**Records to process:**

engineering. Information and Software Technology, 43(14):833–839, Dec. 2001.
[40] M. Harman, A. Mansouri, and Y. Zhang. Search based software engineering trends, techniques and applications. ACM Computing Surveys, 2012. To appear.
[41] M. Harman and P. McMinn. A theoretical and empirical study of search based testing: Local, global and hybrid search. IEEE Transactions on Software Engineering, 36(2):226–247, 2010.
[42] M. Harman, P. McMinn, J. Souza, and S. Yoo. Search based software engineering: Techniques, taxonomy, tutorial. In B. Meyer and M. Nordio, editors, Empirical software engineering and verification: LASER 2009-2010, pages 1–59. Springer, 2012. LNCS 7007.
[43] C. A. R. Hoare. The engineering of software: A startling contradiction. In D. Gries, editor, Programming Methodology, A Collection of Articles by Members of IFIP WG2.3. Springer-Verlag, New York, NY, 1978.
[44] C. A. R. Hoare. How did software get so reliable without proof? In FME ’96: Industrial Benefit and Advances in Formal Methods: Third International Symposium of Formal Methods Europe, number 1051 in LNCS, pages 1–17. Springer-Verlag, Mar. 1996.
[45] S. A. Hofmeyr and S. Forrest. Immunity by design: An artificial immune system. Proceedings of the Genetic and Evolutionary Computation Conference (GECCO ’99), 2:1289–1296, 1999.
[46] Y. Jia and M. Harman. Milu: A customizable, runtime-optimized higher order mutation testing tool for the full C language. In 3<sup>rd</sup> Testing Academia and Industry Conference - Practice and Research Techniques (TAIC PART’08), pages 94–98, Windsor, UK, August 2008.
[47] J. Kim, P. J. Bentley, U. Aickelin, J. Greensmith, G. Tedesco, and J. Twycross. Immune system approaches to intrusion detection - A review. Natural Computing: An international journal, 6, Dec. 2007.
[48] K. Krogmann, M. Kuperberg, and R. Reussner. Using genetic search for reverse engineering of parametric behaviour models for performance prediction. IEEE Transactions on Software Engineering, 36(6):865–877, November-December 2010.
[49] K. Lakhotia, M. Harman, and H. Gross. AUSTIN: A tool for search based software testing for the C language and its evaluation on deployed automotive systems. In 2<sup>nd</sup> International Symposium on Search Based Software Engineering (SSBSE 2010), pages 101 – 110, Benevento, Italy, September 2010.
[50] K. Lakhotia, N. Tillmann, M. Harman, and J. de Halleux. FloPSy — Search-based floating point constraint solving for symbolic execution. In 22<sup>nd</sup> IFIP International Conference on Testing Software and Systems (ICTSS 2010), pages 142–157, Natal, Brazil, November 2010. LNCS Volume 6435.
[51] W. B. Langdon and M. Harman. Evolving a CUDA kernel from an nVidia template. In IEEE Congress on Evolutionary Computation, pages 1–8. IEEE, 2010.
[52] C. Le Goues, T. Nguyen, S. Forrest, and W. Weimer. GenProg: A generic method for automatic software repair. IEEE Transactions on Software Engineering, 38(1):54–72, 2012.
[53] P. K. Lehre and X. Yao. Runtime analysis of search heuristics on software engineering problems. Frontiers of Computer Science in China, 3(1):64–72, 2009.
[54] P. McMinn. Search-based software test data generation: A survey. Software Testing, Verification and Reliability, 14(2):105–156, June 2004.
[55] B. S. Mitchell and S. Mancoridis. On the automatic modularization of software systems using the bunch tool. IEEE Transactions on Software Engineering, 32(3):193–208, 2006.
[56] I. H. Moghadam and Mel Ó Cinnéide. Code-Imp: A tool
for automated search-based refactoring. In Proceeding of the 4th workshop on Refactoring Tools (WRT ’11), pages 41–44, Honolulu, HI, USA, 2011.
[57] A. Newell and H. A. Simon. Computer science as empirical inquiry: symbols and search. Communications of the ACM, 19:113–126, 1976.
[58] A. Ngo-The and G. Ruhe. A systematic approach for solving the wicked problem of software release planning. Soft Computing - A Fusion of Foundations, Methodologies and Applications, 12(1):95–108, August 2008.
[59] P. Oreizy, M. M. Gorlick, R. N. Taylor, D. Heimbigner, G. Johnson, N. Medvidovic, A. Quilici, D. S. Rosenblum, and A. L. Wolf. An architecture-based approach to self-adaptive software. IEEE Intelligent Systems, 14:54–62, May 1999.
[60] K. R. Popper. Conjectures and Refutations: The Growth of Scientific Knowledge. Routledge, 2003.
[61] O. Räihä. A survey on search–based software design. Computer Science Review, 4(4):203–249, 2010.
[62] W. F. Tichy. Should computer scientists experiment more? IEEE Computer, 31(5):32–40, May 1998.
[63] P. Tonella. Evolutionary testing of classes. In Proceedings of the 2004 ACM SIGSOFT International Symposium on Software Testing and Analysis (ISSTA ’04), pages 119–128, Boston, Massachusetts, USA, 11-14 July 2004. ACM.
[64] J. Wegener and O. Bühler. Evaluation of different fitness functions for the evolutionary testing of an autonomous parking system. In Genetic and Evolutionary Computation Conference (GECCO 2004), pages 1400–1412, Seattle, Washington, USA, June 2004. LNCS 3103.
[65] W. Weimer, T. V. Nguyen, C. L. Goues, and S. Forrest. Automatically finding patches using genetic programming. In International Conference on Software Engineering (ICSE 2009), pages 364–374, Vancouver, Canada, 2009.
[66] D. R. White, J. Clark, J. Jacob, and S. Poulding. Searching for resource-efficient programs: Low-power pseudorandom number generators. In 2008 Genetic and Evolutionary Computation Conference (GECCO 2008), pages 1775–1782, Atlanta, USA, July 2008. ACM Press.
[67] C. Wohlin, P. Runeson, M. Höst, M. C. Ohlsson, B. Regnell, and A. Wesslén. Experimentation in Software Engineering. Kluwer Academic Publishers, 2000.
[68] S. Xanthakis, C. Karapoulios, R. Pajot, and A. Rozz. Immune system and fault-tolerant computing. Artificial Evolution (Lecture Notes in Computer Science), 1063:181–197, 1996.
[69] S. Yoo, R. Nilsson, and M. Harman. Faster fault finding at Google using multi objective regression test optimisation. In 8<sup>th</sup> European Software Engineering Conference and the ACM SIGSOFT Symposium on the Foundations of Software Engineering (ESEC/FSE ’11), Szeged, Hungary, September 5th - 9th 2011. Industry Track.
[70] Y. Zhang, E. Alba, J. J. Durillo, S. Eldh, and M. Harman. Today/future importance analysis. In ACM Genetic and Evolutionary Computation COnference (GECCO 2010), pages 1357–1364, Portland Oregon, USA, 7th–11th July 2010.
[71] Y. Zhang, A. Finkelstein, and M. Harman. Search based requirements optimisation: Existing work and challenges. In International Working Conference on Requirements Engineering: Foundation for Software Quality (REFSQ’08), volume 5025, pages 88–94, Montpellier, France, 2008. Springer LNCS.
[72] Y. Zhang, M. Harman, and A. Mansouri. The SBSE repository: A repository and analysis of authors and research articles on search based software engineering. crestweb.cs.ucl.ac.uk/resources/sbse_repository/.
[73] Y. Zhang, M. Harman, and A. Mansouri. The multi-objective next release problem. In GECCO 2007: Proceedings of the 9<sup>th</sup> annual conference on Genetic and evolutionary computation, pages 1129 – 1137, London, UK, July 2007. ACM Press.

**Exercise description:** Please say how many lines in the records above contain the word "design", giving the number alone.

**Response area:** 2